Madeleine was the lucky recipient of a gazillion books for her birthday and, in true Madeleine fashion, started many of the books simultaneously. Since she started four or five at once she is, as you might suspect, still in the middle of most of them. They are The Wide-Awake Princess by E.D. Baker, Fablehaven by Brandon Mull, Where the Mountain Meets the Mood by Grace Lin, and Molly Moon and the Morphing Mystery by Georgia Byng, which Madeleine says are all really, really fun. For school she's reading Henry Reed, Inc. by Keith Robertson which, yesterday, was pronounced sort of dull, but now, at page eighty-seven, has been deemed a fantastic book.
I don't know how I feel about abridged books. I mean, I know I am supposed to hate them; they take wonderfully written books and dumb them down. Except, I don't always hate them. I sometimes feel they can be a wonderful introduction to a classic story that a child may not yet be ready to read.
I have a story from my childhood that it still so vivid in my mind, it might as well have happened yesterday. I was in my bedroom. For a change, my bedroom was clean. Sunlight was pouring through the windows. I was lying in my bed. Somehow, a graphic version of Jane Eyre had fallen into my hands, and I was reading it. Mom walked by the door of the bedroom and paused. "What are you reading?" she asked, a trace of disgust lacing the question as she saw the cartoonish pictures.
"Jane Eyre," I replied, thinking Mom would be proud I was reading what I vaguely understood was a classic novel.
"But..." she sputtered, "It's... a... cartoon! Don't read it-- you;ll spoil the book!" And, with that, Mom walked away. I am convinced she was certain she had won the exchange.
But she hadn't. You see, I continued to read the graphic novel and after I finished, I could not get my hands on a copy of the real version of Jane Eyre soon enough. I devoured the book, and then I went on to read Wuthering Heights, so I could better understand the difference between the Brontë sisters.
So, yes, I am supposed to hate abridged versions of classic novels. I know that. But I don't as much as a I should, and I really thought the Children's Illustrated Classics edition of The Last of the Mohicans would appeal to Hank. It did; he is devouring the book and I can't help but believe this will gently pave the way to reading Fenimore Cooper's classic at an earlier age than he otherwise might have.
For school Hank is reading Meet George Washington by Joan Heilbroner, and he has loved how this book has overlapped with our history lessons; it's a great easy, short biography of Washington's life.
This girl likes to read anything and everything. Her favorite book right now is A Visitor for Bear by Bonny Becker, but she always enjoys a wide array of books. The Pinkerton books by Steven Kellogg. Ian Falconer's books. You name it, she's game to snuggle in and have it read to her.
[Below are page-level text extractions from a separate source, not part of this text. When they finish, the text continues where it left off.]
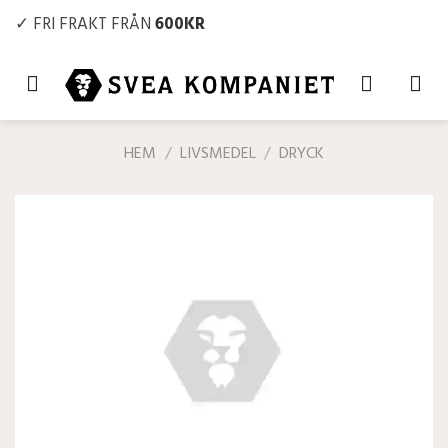
Skip
✓ FRI FRAKT FRÅN
600KR
to
content
HEM
/
LIVSMEDEL
/
DRYCK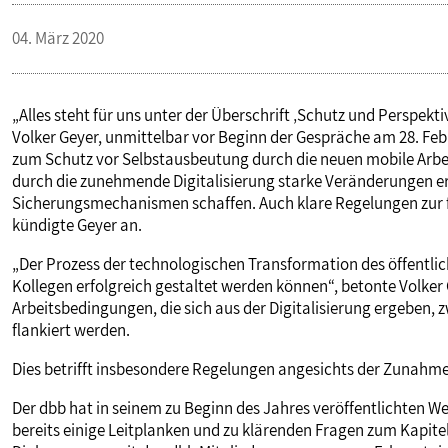
VERANSTALTUNGEN UND SEMINARE
04. März 2020
MITGLIEDSCHAFT & SERVICE
„Alles steht für uns unter der Überschrift ‚Schutz und Perspekt
Volker Geyer, unmittelbar vor Beginn der Gespräche am 28. Feb
zum Schutz vor Selbstausbeutung durch die neuen mobile Arbeit
durch die zunehmende Digitalisierung starke Veränderungen e
Sicherungsmechanismen schaffen. Auch klare Regelungen zur f
kündigte Geyer an.
„Der Prozess der technologischen Transformation des öffentli
Kollegen erfolgreich gestaltet werden können“, betonte Volke
Arbeitsbedingungen, die sich aus der Digitalisierung ergeben
flankiert werden.
Dies betrifft insbesondere Regelungen angesichts der Zunahme
Der dbb hat in seinem zu Beginn des Jahres veröffentlichten We
bereits einige Leitplanken und zu klärenden Fragen zum Kapitel 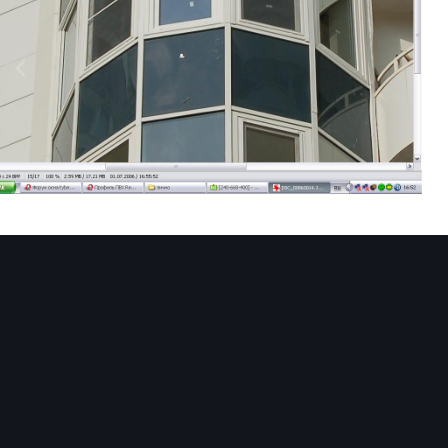
Image Tools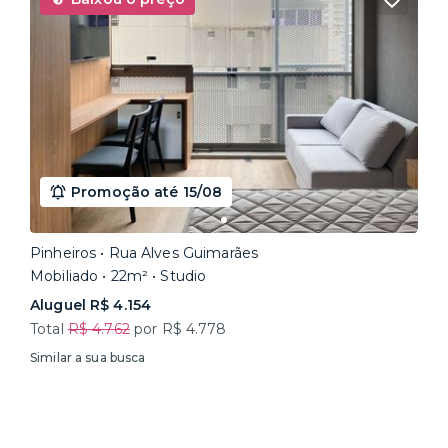
Promoção até 15/08
Pinheiros • Rua Alves Guimarães
Mobiliado • 22m² • Studio
Aluguel R$ 4.154
Total
R$ 4.762
por R$ 4.778
Similar a sua busca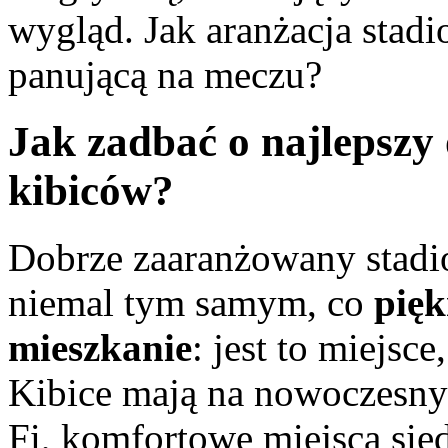
wygląd. Jak aranżacja stad
panującą na meczu?
Jak zadbać o najlepszy
kibiców?
Dobrze zaaranżowany stadio
niemal tym samym, co
pięk
mieszkanie
: jest to miejsc
Kibice mają na nowoczesnyc
Fi, komfortowe miejsca sie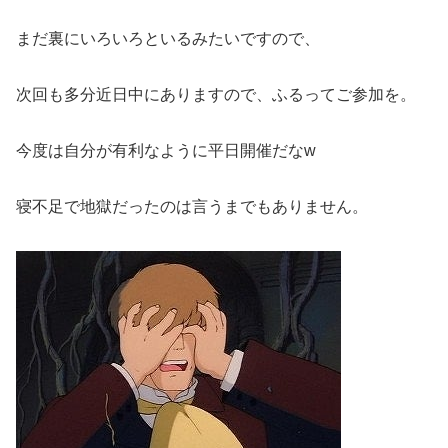
まだ裏にいろいろといるみたいですので、
次回も多分近日中にありますので、ふるってご参加を。
今度は自分が有利なように平日開催だなw
寝不足で地獄だったのは言うまでもありません。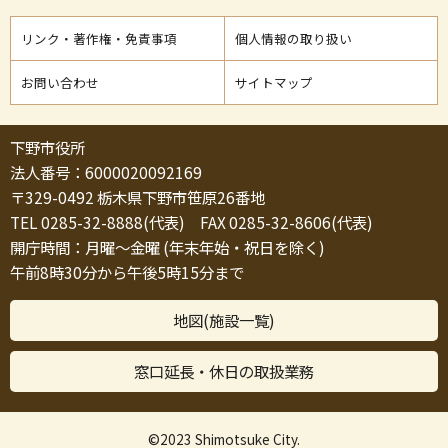
リンク・著作権・免責事項
個人情報の取り扱い
お問い合わせ
サイトマップ
下野市役所
法人番号：6000020092169
〒329-0492 栃木県下野市笹原26番地
TEL 0285-32-8888(代表) FAX 0285-32-8606(代表)
開庁時間：月曜～金曜 (年末年始・祝日を除く)
午前8時30分から午後5時15分まで
地図(施設一覧)
窓口延長・休日の取扱業務
©2023 Shimotsuke City.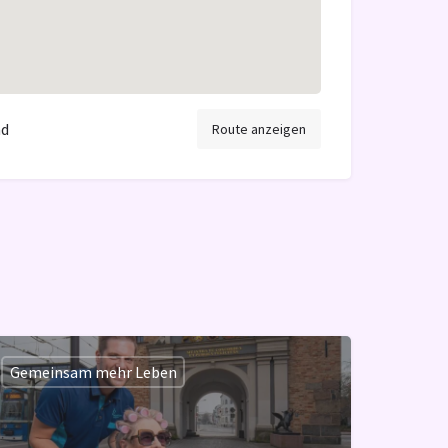
nd
Route anzeigen
Gemeinsam mehr Leben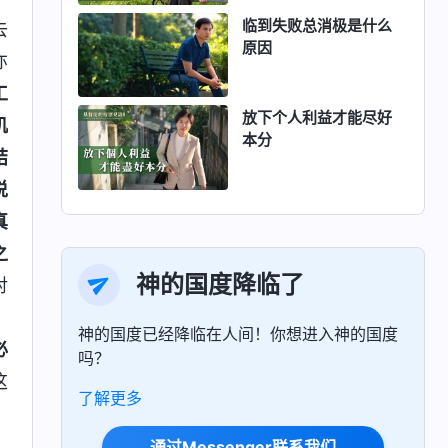
临到失败总消极是什么
去
原因
亦
工
放下个人利益才能尽好
饥
本分
结
说
真
之
神的国度降临了
对
。
神的国度已经降临在人间！你想进入神的国度
必
吗？
这
了解更多
通过Messenger联系我们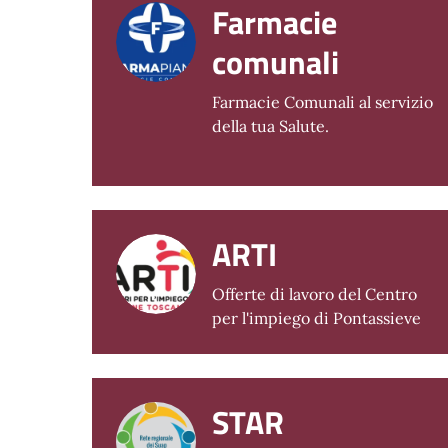
Farmacie
comunali
Farmacie Comunali al servizio
della tua Salute.
ARTI
Offerte di lavoro del Centro
per l'impiego di Pontassieve
STAR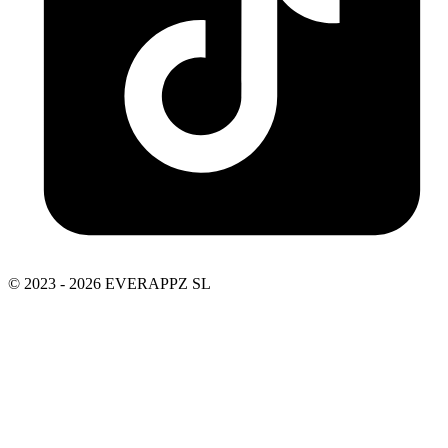
© 2023 - 2026 EVERAPPZ SL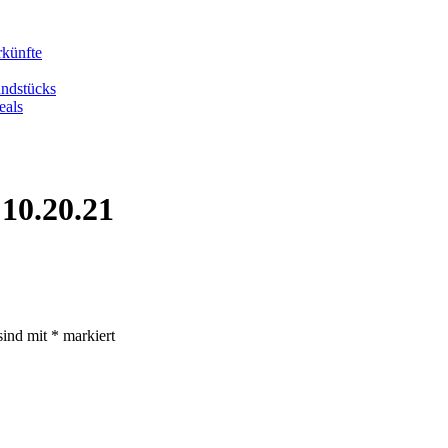
rkünfte
undstücks
eals
10.20.21
sind mit
*
markiert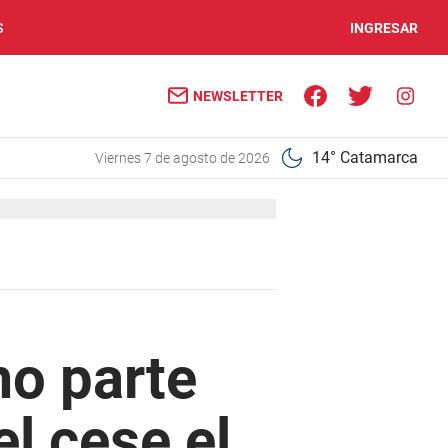
S
INGRESAR
NEWSLETTER
14° Catamarca
viernes 7 de agosto de 2026
mo parte
el cese el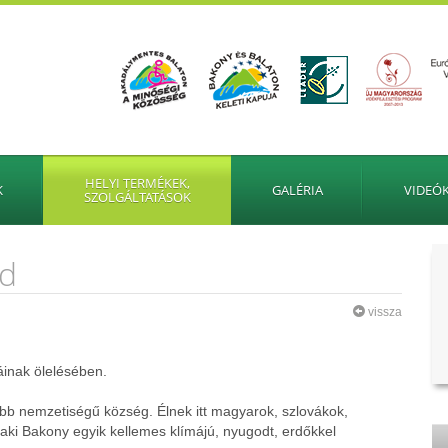
HELYI TERMÉKEK,
K
GALÉRIA
VIDEÓ
SZOLGÁLTATÁSOK
sd
vissza
áinak ölelésében.
több nemzetiségű község. Élnek itt magyarok, szlovákok,
ki Bakony egyik kellemes klímájú, nyugodt, erdőkkel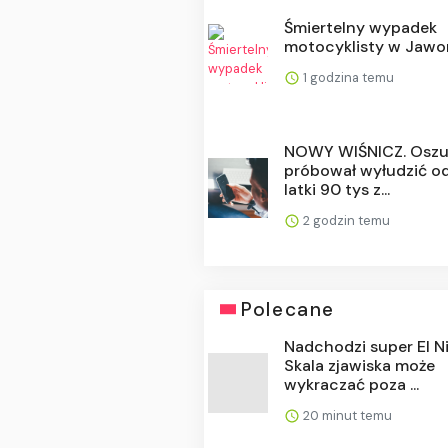
Śmiertelny wypadek
motocyklisty w Jawo
1 godzina temu
NOWY WIŚNICZ. Oszu
próbował wyłudzić od
latki 90 tys z...
2 godzin temu
Polecane
Nadchodzi super El N
Skala zjawiska może
wykraczać poza ...
20 minut temu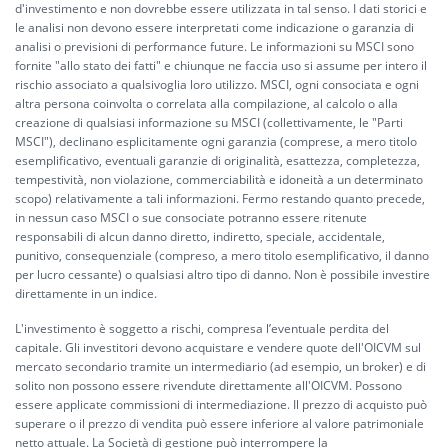
d'investimento e non dovrebbe essere utilizzata in tal senso. I dati storici e
le analisi non devono essere interpretati come indicazione o garanzia di
analisi o previsioni di performance future. Le informazioni su MSCI sono
fornite "allo stato dei fatti" e chiunque ne faccia uso si assume per intero il
rischio associato a qualsivoglia loro utilizzo. MSCI, ogni consociata e ogni
altra persona coinvolta o correlata alla compilazione, al calcolo o alla
creazione di qualsiasi informazione su MSCI (collettivamente, le "Parti
MSCI"), declinano esplicitamente ogni garanzia (comprese, a mero titolo
esemplificativo, eventuali garanzie di originalità, esattezza, completezza,
tempestività, non violazione, commerciabilità e idoneità a un determinato
scopo) relativamente a tali informazioni. Fermo restando quanto precede,
in nessun caso MSCI o sue consociate potranno essere ritenute
responsabili di alcun danno diretto, indiretto, speciale, accidentale,
punitivo, consequenziale (compreso, a mero titolo esemplificativo, il danno
per lucro cessante) o qualsiasi altro tipo di danno. Non è possibile investire
direttamente in un indice.
L'investimento è soggetto a rischi, compresa l’eventuale perdita del
capitale. Gli investitori devono acquistare e vendere quote dell'OICVM sul
mercato secondario tramite un intermediario (ad esempio, un broker) e di
solito non possono essere rivendute direttamente all'OICVM. Possono
essere applicate commissioni di intermediazione. Il prezzo di acquisto può
superare o il prezzo di vendita può essere inferiore al valore patrimoniale
netto attuale. La Società di gestione può interrompere la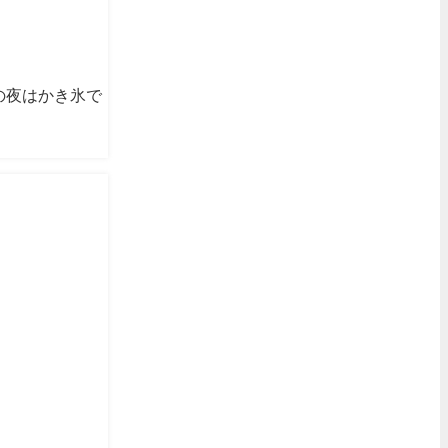
日の夜はかき氷で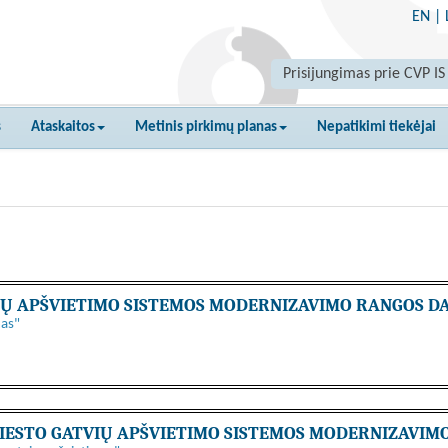
EN
|
Prisijungimas prie CVP IS
s
Ataskaitos
Metinis pirkimų planas
Nepatikimi tiekėjai
TVIŲ APŠVIETIMO SISTEMOS MODERNIZAVIMO RANGOS D
mas"
 MIESTO GATVIŲ APŠVIETIMO SISTEMOS MODERNIZAVIM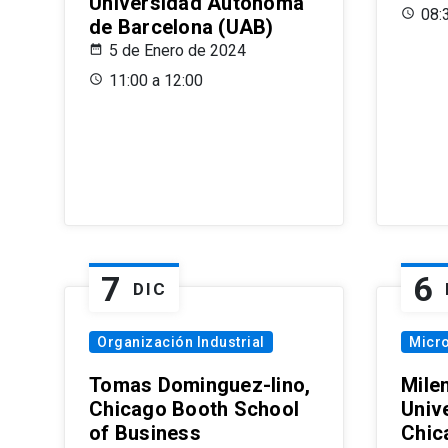
Universidad Autónoma
08:
de Barcelona (UAB)
5 de Enero de 2024
11:00 a 12:00
7
6
DIC
Organización Industrial
Micr
Tomas Dominguez-Iino,
Mile
Chicago Booth School
Unive
of Business
Chic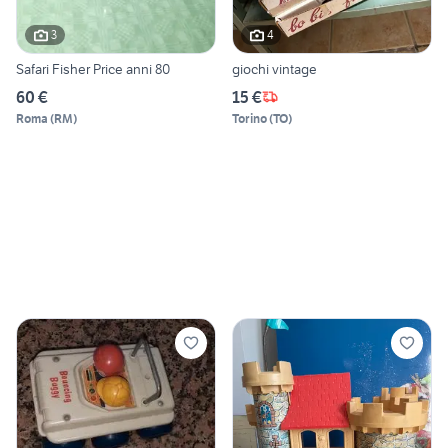
3
4
Safari Fisher Price anni 80
giochi vintage
60 €
15 €
Roma
(
RM
)
Torino
(
TO
)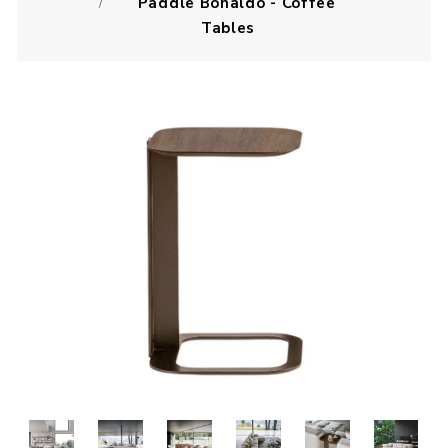
Paddle Bonaldo - Coffee
Tables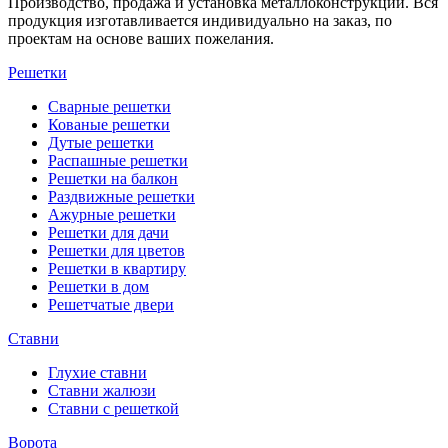
Производство, продажа и установка металлоконструкций. Вся
продукция изготавливается индивидуально на заказ, по
проектам на основе ваших пожелания.
Решетки
Сварные решетки
Кованые решетки
Дутые решетки
Распашные решетки
Решетки на балкон
Раздвижные решетки
Ажурные решетки
Решетки для дачи
Решетки для цветов
Решетки в квартиру
Решетки в дом
Решетчатые двери
Ставни
Глухие ставни
Ставни жалюзи
Ставни с решеткой
Ворота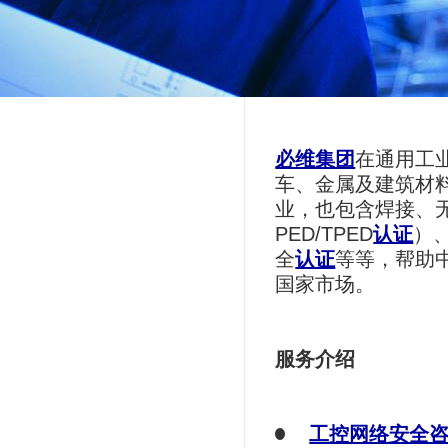
必维集团
在通用工
车、金属及建筑材
业，也包含焊接、
PED/TPED
认证
）、
全
认证
等等，帮助
国家市场。
服务介绍
工控网络安全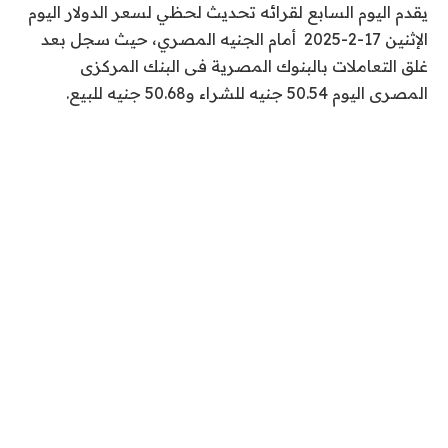
يقدم اليوم السابع لقرائه تحديث لحظي لسعر الدولار اليوم
الإثنين 17-2-2025 أمام الجنيه المصري، حيث سجل بعد
غلق التعاملات بالبنوك المصرية فى البنك المركزى
المصرى اليوم 50.54 جنيه للشراء و50.68 جنيه للبيع.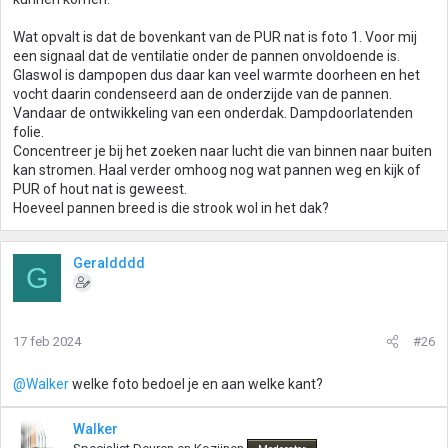
Wat opvalt is dat de bovenkant van de PUR nat is foto 1. Voor mij
een signaal dat de ventilatie onder de pannen onvoldoende is.
Glaswol is dampopen dus daar kan veel warmte doorheen en het
vocht daarin condenseerd aan de onderzijde van de pannen.
Vandaar de ontwikkeling van een onderdak. Dampdoorlatenden
folie.
Concentreer je bij het zoeken naar lucht die van binnen naar buiten
kan stromen. Haal verder omhoog nog wat pannen weg en kijk of
PUR of hout nat is geweest.
Hoeveel pannen breed is die strook wol in het dak?
Geraldddd
G
17 feb 2024
#26
@Walker
welke foto bedoel je en aan welke kant?
Walker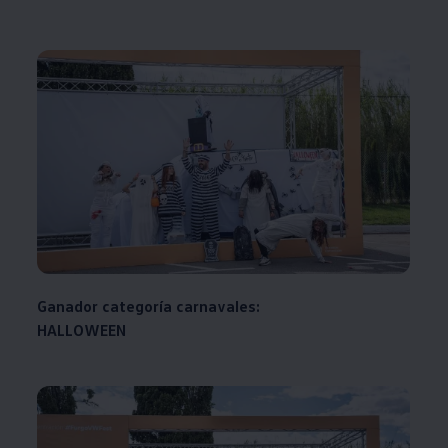
Ganador categoría carnavales:
HALLOWEEN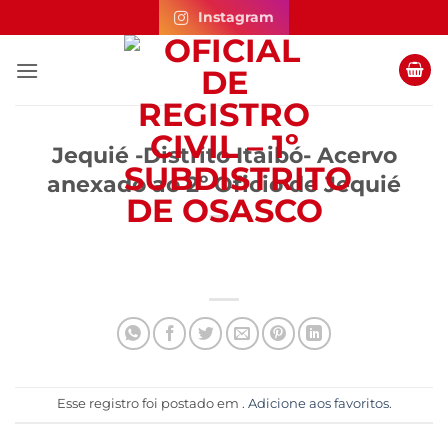
Skip
Instagram
to
content
Jequié -Distrito Itaibó- Acervo
anexado ao 2º Oficio de Jequié
Esse registro foi postado em .
Adicione aos favoritos
.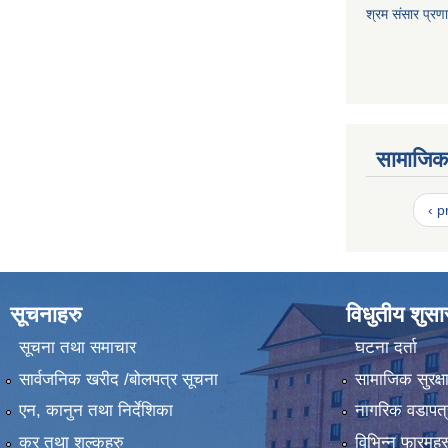
श्रम संसार प्रण
सामाजिक 
‹ p
सूचनाहरु
विधुतीय शुस
सूचना तथा समाचार
घटना दर्ता
सार्वजनिक खरीद /बोलपत्र सूचना
सामाजिक सुरक्ष
एन, कानुन तथा निर्देशिका
नागरिक वडापत्
कर तथा शुल्कहरु
विभिन्न फारमहर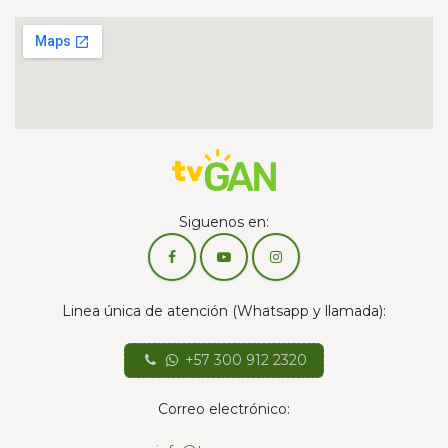
Siguenos en:
Linea única de atención (Whatsapp y llamada):
+57 300 912 2320
Correo electrónico: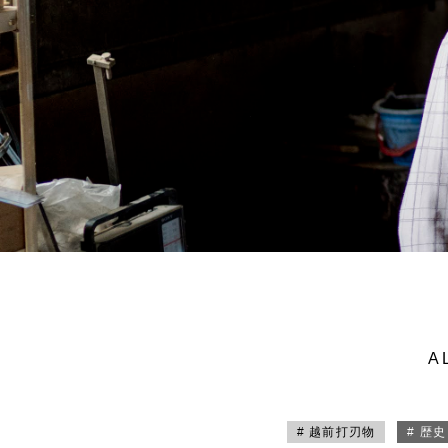
A
# 越前打刃物
# 歴史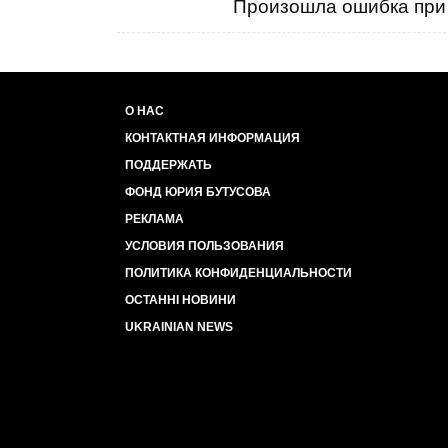
Произошла ошибка при 
О НАС
КОНТАКТНАЯ ИНФОРМАЦИЯ
ПОДДЕРЖАТЬ
ФОНД ЮРИЯ БУТУСОВА
РЕКЛАМА
УСЛОВИЯ ПОЛЬЗОВАНИЯ
ПОЛИТИКА КОНФИДЕНЦИАЛЬНОСТИ
ОСТАННІ НОВИНИ
UKRAINIAN NEWS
As a family we're reading The Wizard of Oz by L. Frank Baum. It's been fantastically fun to note the ways the book has differed from the movie we are all familiar with, and we're anxious to find another series we can enjoy as a family. Perhaps this will be the one!
The kids and I are listening to The Sign of the Beaver by Elizabeth George Speare on tape during our school day. This book, while fiction, corresponds to the period we are studying in history, and cuddling on the sofa with blankets and this tape is a nice, quiet way to end our school day. We are all enjoying the story immensely.